Aile büyüklerinin mezarlarının Bulgaristan’da olduğunu anlatan Gülfiye Öztürk ise, "Bizim köye de diğer köylere girdikleri gibi tanklarla giriyorlar. Köye zorla giren komünist yönetimin Türklere söylediği şey, ’Siz aslında Bulgardınız ama Osmanlı gelip size Türk isimleri verdi. Biz sizi şimdi aslınıza döndürüyoruz.’ Asimile politikası uyguladılar. Zorla, baskıyla asimilasyon uygulamalarına karşı gelenler hapishaneye atılıyor ya da öldürülüyordu.
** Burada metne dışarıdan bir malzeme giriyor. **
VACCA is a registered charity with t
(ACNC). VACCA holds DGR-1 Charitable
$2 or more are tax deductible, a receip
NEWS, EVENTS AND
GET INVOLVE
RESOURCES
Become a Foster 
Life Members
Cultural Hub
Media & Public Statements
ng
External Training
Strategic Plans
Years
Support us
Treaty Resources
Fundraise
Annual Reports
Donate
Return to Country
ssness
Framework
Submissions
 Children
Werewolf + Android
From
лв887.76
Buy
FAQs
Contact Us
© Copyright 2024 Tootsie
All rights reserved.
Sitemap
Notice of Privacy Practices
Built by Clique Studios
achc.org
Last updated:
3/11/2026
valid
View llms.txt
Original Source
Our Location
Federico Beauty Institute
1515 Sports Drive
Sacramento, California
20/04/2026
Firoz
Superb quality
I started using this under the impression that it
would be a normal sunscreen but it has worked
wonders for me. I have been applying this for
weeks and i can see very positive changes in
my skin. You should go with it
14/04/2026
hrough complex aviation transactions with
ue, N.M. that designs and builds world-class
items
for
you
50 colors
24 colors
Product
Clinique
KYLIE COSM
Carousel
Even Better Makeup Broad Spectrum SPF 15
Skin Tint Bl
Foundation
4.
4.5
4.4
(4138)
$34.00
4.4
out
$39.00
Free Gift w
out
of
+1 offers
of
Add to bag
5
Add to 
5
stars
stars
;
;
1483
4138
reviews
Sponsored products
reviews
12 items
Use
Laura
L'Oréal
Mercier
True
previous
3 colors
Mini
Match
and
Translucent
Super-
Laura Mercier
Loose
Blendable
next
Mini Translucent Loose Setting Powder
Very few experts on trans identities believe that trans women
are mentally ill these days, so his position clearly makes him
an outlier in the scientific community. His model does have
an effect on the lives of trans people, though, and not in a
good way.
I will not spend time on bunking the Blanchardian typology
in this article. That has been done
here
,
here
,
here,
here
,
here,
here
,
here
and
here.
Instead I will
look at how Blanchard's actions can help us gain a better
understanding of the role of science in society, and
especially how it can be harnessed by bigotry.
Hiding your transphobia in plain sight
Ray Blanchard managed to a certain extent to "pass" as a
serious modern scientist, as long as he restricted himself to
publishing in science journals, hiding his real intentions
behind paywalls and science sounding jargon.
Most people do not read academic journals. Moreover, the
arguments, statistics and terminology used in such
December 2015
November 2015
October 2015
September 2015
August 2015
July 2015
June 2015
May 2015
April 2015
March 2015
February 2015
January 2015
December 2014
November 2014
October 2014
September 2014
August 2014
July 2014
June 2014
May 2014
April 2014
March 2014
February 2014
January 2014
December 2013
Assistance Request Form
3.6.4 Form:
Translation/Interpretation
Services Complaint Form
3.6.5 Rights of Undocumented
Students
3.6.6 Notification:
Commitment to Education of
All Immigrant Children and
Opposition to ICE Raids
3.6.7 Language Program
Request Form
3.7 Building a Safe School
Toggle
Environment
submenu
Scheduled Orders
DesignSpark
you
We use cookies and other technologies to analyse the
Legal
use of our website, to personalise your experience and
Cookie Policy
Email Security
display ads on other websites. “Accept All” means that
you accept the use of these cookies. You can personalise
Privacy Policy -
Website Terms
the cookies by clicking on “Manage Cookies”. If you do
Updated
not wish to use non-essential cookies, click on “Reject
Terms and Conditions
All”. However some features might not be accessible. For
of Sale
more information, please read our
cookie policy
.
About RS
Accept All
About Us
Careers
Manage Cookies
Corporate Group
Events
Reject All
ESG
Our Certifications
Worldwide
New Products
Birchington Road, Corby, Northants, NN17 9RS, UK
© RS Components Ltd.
Asimilasyon politikası o kadar ağırdı ki benim iki tane dedemin mezarı Bulgaristan’da, mezarların isimleri okunmasın diye beton ile harç ile kapatılmıştı. Bulgarların Türklerin mezar taşlarındaki isimlerine dahi tahammülü yoktu’’ dedi.

Anma programı kapsamında bir de sempozyum düzenlendi. Sempozyumun ardından program okunan türküler ve ağıtlar ile sona erdi.